▸ Article:
★ ★ ★ ★ ★ ★ ★

For many years, my husband Peter was a volunteer firefighter in Connecticut and later, in New York. Here’s a snapshot from any one of those years:
He comes home in the evening from a monthly meeting, hangs up his baseball cap in the hallway, and stands there, rubbing his forehead in that way he does when frustration has hijacked him. “Oh my GOD.”
“That bad, eh?” I say. “What was it this time?”
“Gutter replacement,” he says.
He is speaking of the assembled group of fellow firefighters, seated on folding chairs, drinking muddy coffee under florescent lights at the fire station, debating the relative merits of this contractor (“this guy is great, he showed up on time”) versus that contractor (“rock-bottom price, I’m telling you”) versus yet another (“him being my brother-in-law isn’t part of this”).
Endless, circular discussions stretch long past the time allotted and get put on the agenda for the following month, where the same impassioned conversation takes place again: the same remarks, the same comebacks, the same gridlock.
It’s a hamster wheel of argumentation in service of a job that’s going to cost, oh, somewhere in the neighborhood of twelve hundred bucks.
“Well, that’s consensus,” you might say.
As Peter exfoliates his forehead, I say that to myself. I’m a big fan of consensus as a decision-making model, having spent years learning how to build consensus in Waldorf settings — where consensus IS the decision-making model.
It’s wildly time-consuming, often excruciatingly so. Yet it’s also the only way I’ve ever seen a group agree to a plan of action that leaves no one behind, no one muttering as the plan commences, no one secretly trying to derail it down the road.
Yes, the fire department is taking multiple months to decide whom to hire for the gutter job. To Pete, I say out loud what I’m thinking: “I guess that’s the price you pay to get everyone on board.”
To which my husband quickly points out, “Actually, no. Those are the same guys who talked for less than an hour before they unanimously agreed to buy a brand new fire engine that cost six hundred THOUSAND dollars.”
I’m stunned, but even as Peter continues his oration, I know I shouldn’t be.
“Why?” he says, “Because 600K is funny money for a fire department. It’s not real. No one can fully grasp it. ‘Sure, yeah, 600K! I’m in! Sounds great!’” He shakes his head, sighs the mother of all exhales, and I nod in solidarity. We move on to less-exasperating topics.
This phenomenon, which I’m calling the “Too Big to Comprehend” (TBTC) effect, shows up all the time in human decision-making. You’ve probably experienced some version of it yourself.
Congress deals with this all the time, but that’s not the focus of this essay.
We human beings simply cannot comprehend big stuff. Not because it’s complicated, or hard to understand in a nuts-and-bolts kind of way, but because it’s just literally too big.
We can’t grasp the depth of The Mariana Trench (36,000 feet), or the size of the national debt (36 trillion at the time of writing, and increasing 1 million every 31 seconds), or the distance from the Earth to the sun (93 million miles) because understanding the colossal is not an evolutionary necessity.
Early hominids didn’t need to know how many antelope existed in the world, just how many were in the nearby herd.
And actually, they might not have needed to know the herd’s exact number. There exists in the far reaches of the Amazon River an ancient indigenous culture called the Piraha, whose language has no words for numbers. They have words for abstract quantities like “some” and “more,” but no finite numbers like “two” or “three,” and clearly not 600,000.

★ ★ ★ ★ ★ ★ ★

▸ Supplied data:
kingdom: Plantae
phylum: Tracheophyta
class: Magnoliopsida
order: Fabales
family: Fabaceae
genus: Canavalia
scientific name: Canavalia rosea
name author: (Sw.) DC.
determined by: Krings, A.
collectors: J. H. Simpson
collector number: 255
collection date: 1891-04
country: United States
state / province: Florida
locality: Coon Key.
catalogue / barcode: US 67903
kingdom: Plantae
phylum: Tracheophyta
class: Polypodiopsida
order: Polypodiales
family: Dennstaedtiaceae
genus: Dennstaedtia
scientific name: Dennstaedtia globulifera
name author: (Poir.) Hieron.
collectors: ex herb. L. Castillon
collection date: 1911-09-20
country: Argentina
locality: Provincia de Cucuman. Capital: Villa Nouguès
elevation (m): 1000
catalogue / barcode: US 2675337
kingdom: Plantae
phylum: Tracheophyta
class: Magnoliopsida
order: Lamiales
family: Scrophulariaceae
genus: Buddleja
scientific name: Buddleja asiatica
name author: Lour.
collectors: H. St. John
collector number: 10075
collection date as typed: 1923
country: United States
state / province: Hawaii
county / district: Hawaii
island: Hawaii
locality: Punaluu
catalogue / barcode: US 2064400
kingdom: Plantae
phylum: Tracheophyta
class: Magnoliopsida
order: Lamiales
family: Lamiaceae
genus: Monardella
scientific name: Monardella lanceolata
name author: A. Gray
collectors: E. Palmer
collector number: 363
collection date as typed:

★ ★ ★ ★ ★ ★ ★

▸ Do this:
Answer these questions from the essay on the "Too Big to Comprehend" effect:
(a) What did the new fire engine cost?
(b) What depth does the essay give for the Mariana Trench?
(c) What is the name of the Amazon culture whose language has no words for numbers?
The material is separate from the essay and unrelated to it.

▸ Written solution:
(a) Six hundred thousand dollars.
(b) 36,000 feet.
(c) The Piraha.